**Source text:**
********
But that’s actually just background information. You see, Pedro was always something of a joker—I mentioned his “satirical wit,” above—and humor was how he faced the difficult things in life. For the virtual memorial service in honor of his brother Frankie last year, Pedro asked a couple of his friends to perform the song, which would seem innocent enough to most viewers, since the song is, in part, about not wanting to say good-bye to someone. But to a few of us in the audience, it had a much deeper meaning, since Frankie was also part of the group that failed to stop Psolin.
At the time, it didn’t even register for me, given the grief I was feeling over the loss of my old friend, but even now it makes me smile to think of the glee in Pedro’s voice when he called me later to ask if I had “noticed” anything about the memorial service. Then, of course, it dawned on me, and after years of giving him playful ribbings over ruining the song for all of us, it became something even more special, a joke shared between the dearest of friends that no one can ever take away from us.
It was with that sense of levity Pedro approached even his cancer diagnosis and the life he was determined to live for whatever time he had left, which ended up being a fruitful few years. Even in his final days, after entering hospice care early in July, he was “joking and his old self,” in the words of his spouse Jess. I saw Pedro for the last time a couple days after that, grateful for vaccines and enough of a lull in the still-raging pandemic that I could say good-bye to my old friend—a chance I never got in the case of his brother, whose passing was incredibly sudden.
Even then, I didn’t quite get a proper good-bye in. We laughed and joked, talked tabletop games and stories just like we always would have. We made tentative plans to get together again to play Smash Brothers, just like old times, and I left his home that day hopeful that I would see my friend again before the end. Sadly, given my limited transportation, I never got that opportunity before Pedro’s health took a turn for the worst.
********
**Dataset records:**
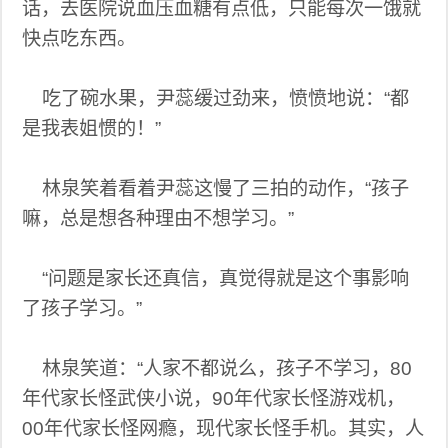
话，去医院说血压血糖有点低，只能每次一饿就
快点吃东西。
吃了碗水果，尹蕊缓过劲来，愤愤地说：“都
是我表姐惯的！”
林泉笑着看着尹蕊这慢了三拍的动作，“孩子
嘛，总是想各种理由不想学习。”
“问题是家长还真信，真觉得就是这个事影响
了孩子学习。”
林泉笑道：“人家不都说么，孩子不学习，80
年代家长怪武侠小说，90年代家长怪游戏机，
00年代家长怪网瘾，现代家长怪手机。其实，人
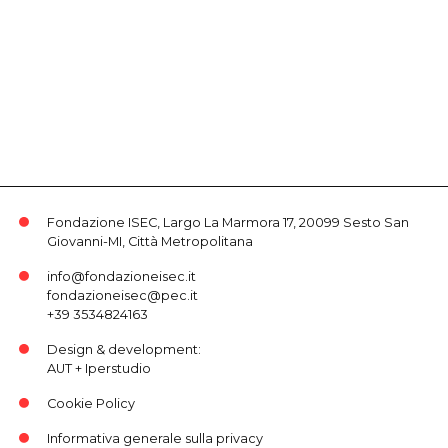
Fondazione ISEC, Largo La Marmora 17, 20099 Sesto San
Giovanni-MI, Città Metropolitana
info@fondazioneisec.it
fondazioneisec@pec.it
+39 3534824163
Design & development:
AUT
+
Iperstudio
Cookie Policy
Informativa generale sulla privacy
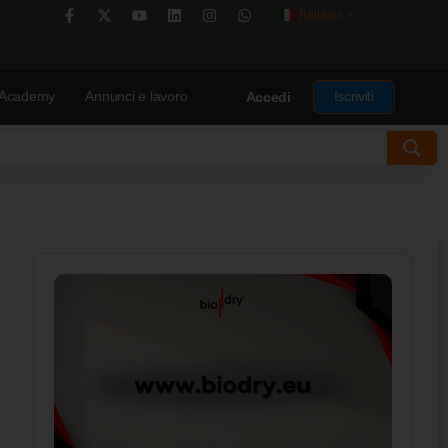
Italiano
▼
Academy
Annunci e lavoro
Iscriviti
Accedi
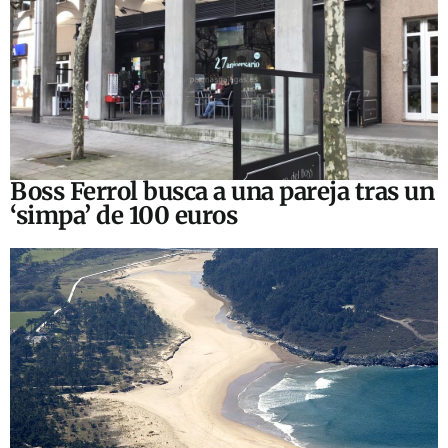
Boss Ferrol busca a una pareja tras un
‘simpa’ de 100 euros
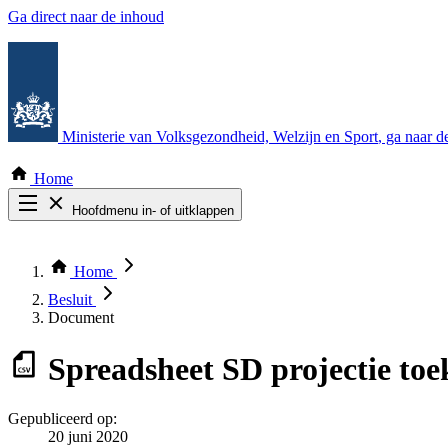
Ga direct naar de inhoud
Ministerie van Volksgezondheid, Welzijn en Sport
, ga naar 
Home
Hoofdmenu in- of uitklappen
Zoek door alle publicaties
Thema COVID-19
Home
Bekijk per bestuursorgaan
Besluit
Document
Spreadsheet
SD projectie to
Gepubliceerd op:
20 juni 2020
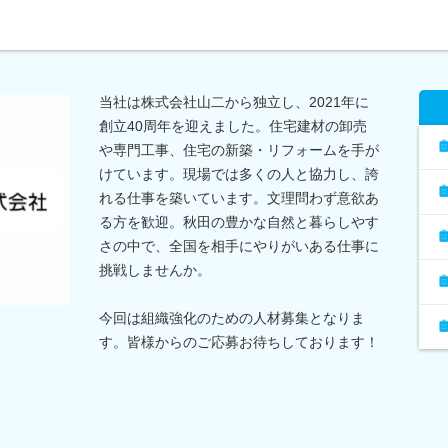
当社は株式会社山二から独立し、2021年に
創立40周年を迎えました。住宅建材の卸売
や専門工事、住宅の新築・リフォームを手が
けています。現場では多くの人と協力し、誇
れる仕事を築いています。文理問わず意欲あ
る方を歓迎。秋田の豊かな自然と暮らしやす
さの中で、全国を相手にやりがいある仕事に
挑戦しませんか。
今回は組織強化のための人材募集となりま
す。皆様からのご応募お待ちしております！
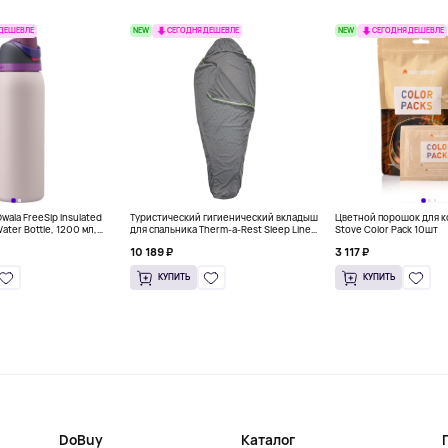
NEW
NEW
 ДЕШЕВЛЕ
СЕГОДНЯ ДЕШЕВЛЕ
СЕГОДНЯ ДЕШЕВЛЕ
ala FreeSip Insulated
Туристический гигиенический вкладыш
Цветной порошок для к
Water Bottle, 1200 мл,
для спальника Therm-a-Rest Sleep Liner,
Stove Color Pack 10шт
серый
10 189 ₽
3 117 ₽
КУПИТЬ
КУПИТЬ
DoBuy
Каталог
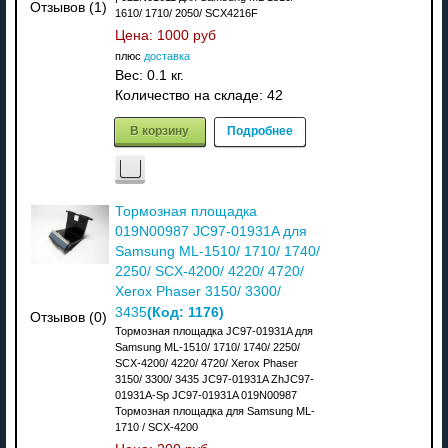
Отзывов (1)
1610/ 1710/ 2050/ SCX4216F
Цена:
1000 руб
плюс
доставка
Вес:
0.1 кг.
Количество на складе:
42
В корзину
Подробнее
Тормозная площадка
019N00987 JC97-01931A для
Samsung ML-1510/ 1710/ 1740/
2250/ SCX-4200/ 4220/ 4720/
Xerox Phaser 3150/ 3300/
(Код:
1176
)
3435
Отзывов (0)
Тормозная площадка JC97-01931A для
Samsung ML-1510/ 1710/ 1740/ 2250/
SCX-4200/ 4220/ 4720/ Xerox Phaser
3150/ 3300/ 3435 JC97-01931A ZhJC97-
01931A-Sp JC97-01931A 019N00987
Тормозная площадка для Samsung ML-
1710 / SCX-4200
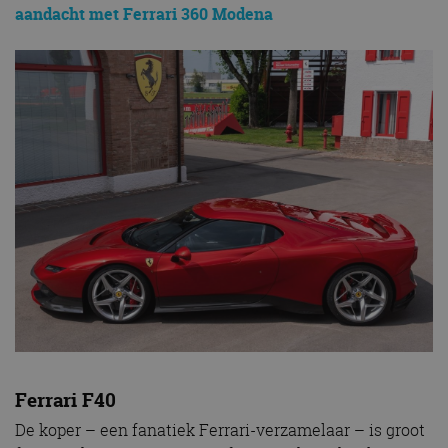
aandacht met Ferrari 360 Modena
Ferrari F40
De koper – een fanatiek Ferrari-verzamelaar – is groot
********
**Directions:** In the remembrance of Pedro, when did Pedro enter hospice care? Answer using only the remembrance of Pedro, not the material.

**Exercise solution:** Early in July.